→ Task inputs
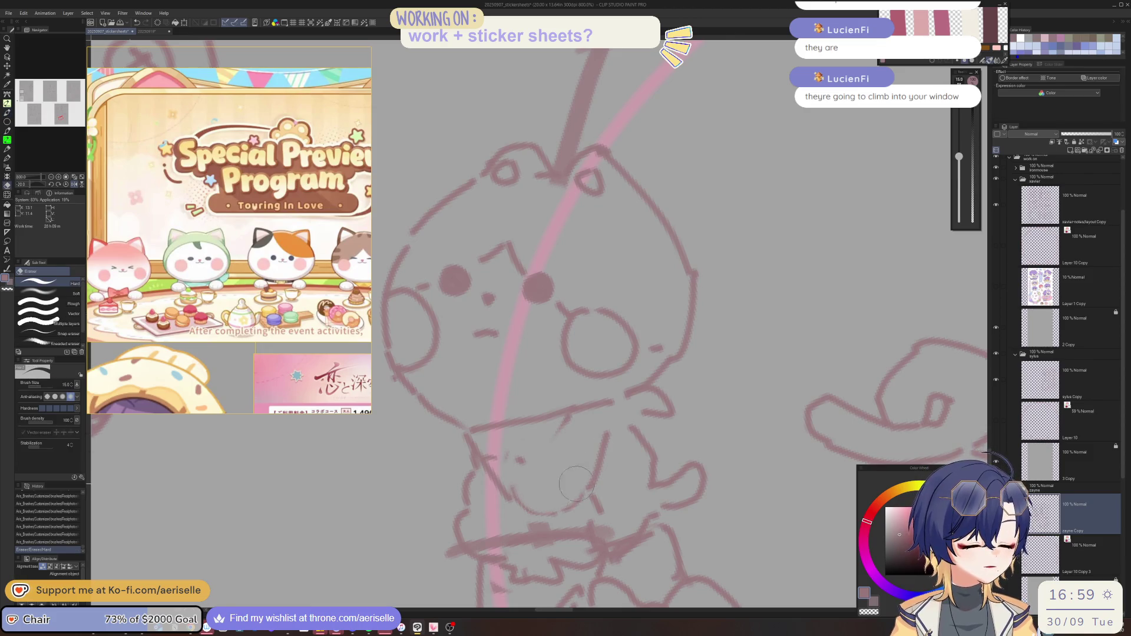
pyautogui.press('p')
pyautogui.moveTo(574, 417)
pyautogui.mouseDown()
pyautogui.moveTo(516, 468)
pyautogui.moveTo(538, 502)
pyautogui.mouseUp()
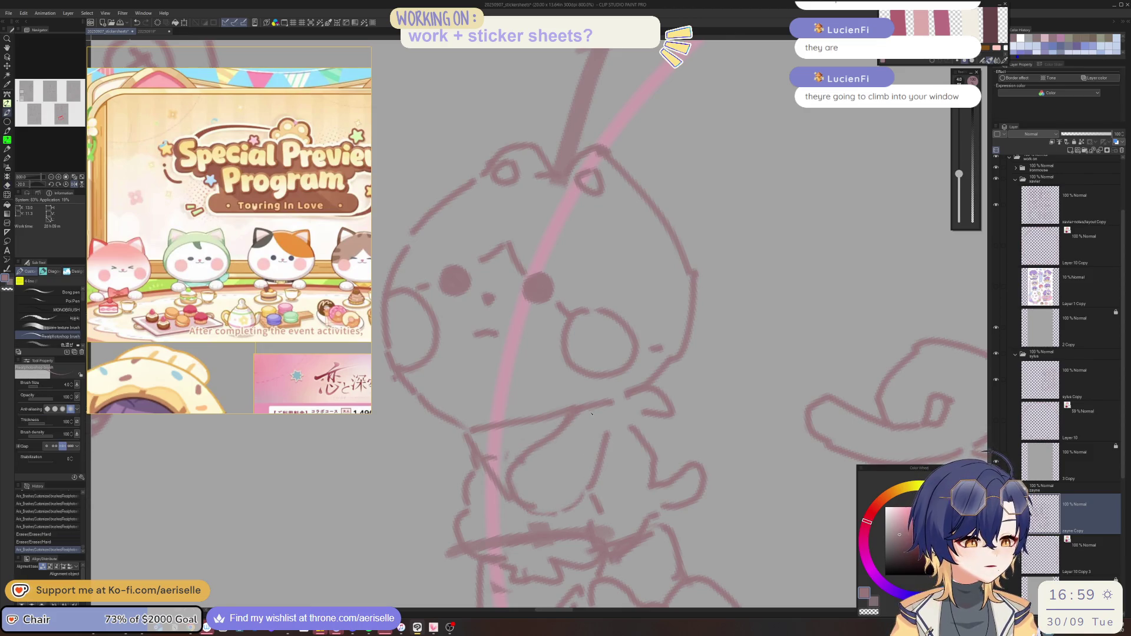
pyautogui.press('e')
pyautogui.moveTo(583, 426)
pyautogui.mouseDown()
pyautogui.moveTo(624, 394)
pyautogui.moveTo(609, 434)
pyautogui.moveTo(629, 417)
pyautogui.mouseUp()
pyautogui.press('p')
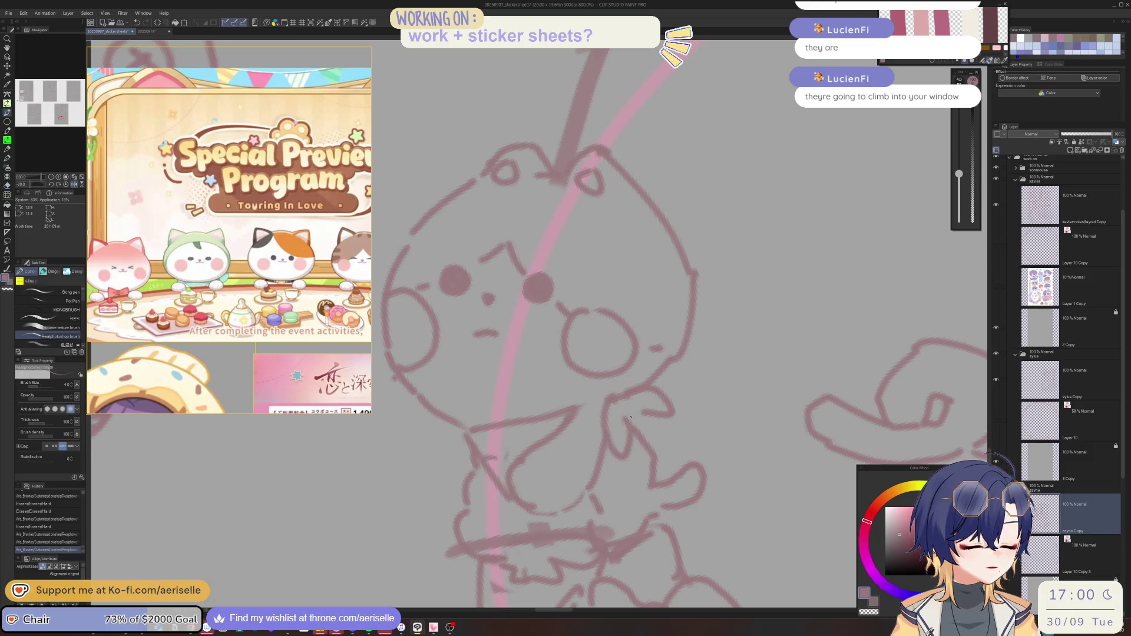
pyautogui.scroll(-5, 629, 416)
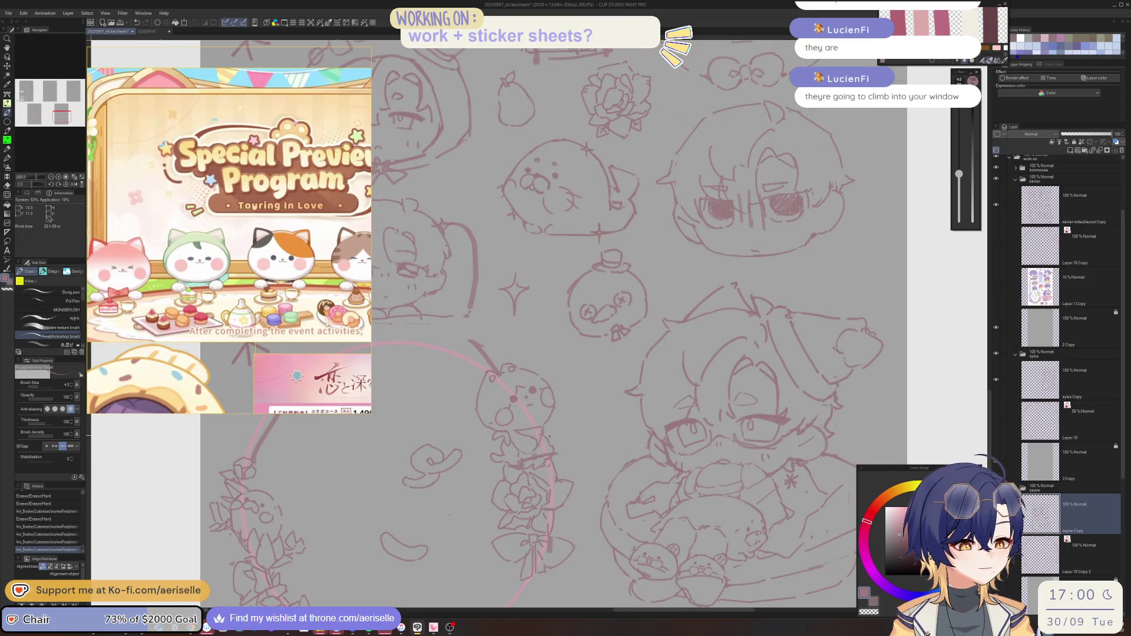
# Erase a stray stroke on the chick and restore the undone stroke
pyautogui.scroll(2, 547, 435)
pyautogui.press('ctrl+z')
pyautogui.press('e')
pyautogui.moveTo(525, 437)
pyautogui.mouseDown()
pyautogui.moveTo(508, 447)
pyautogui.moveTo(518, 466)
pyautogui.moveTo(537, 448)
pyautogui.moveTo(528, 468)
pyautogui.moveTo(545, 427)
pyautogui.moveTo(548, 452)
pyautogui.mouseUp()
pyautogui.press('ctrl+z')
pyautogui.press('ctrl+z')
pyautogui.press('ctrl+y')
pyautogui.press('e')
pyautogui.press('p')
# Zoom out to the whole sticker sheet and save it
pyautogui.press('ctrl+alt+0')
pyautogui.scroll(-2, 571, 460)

→ Required action
Retype everything in the entries exactly except the pictures.

→ Exercise solution
pyautogui.press('p')
pyautogui.moveTo(574, 417)
pyautogui.mouseDown()
pyautogui.moveTo(516, 468)
pyautogui.moveTo(538, 502)
pyautogui.mouseUp()
pyautogui.press('e')
pyautogui.moveTo(583, 426)
pyautogui.mouseDown()
pyautogui.moveTo(624, 394)
pyautogui.moveTo(609, 434)
pyautogui.moveTo(629, 417)
pyautogui.mouseUp()
pyautogui.press('p')
pyautogui.scroll(-5, 629, 416)
# Erase a stray stroke on the chick and restore the undone stroke
pyautogui.scroll(2, 547, 435)
pyautogui.press('ctrl+z')
pyautogui.press('e')
pyautogui.moveTo(525, 437)
pyautogui.mouseDown()
pyautogui.moveTo(508, 447)
pyautogui.moveTo(518, 466)
pyautogui.moveTo(537, 448)
pyautogui.moveTo(528, 468)
pyautogui.moveTo(545, 427)
pyautogui.moveTo(548, 452)
pyautogui.mouseUp()
pyautogui.press('ctrl+z')
pyautogui.press('ctrl+z')
pyautogui.press('ctrl+y')
pyautogui.press('e')
pyautogui.press('p')
# Zoom out to the whole sticker sheet and save it
pyautogui.press('ctrl+alt+0')
pyautogui.scroll(-2, 571, 460)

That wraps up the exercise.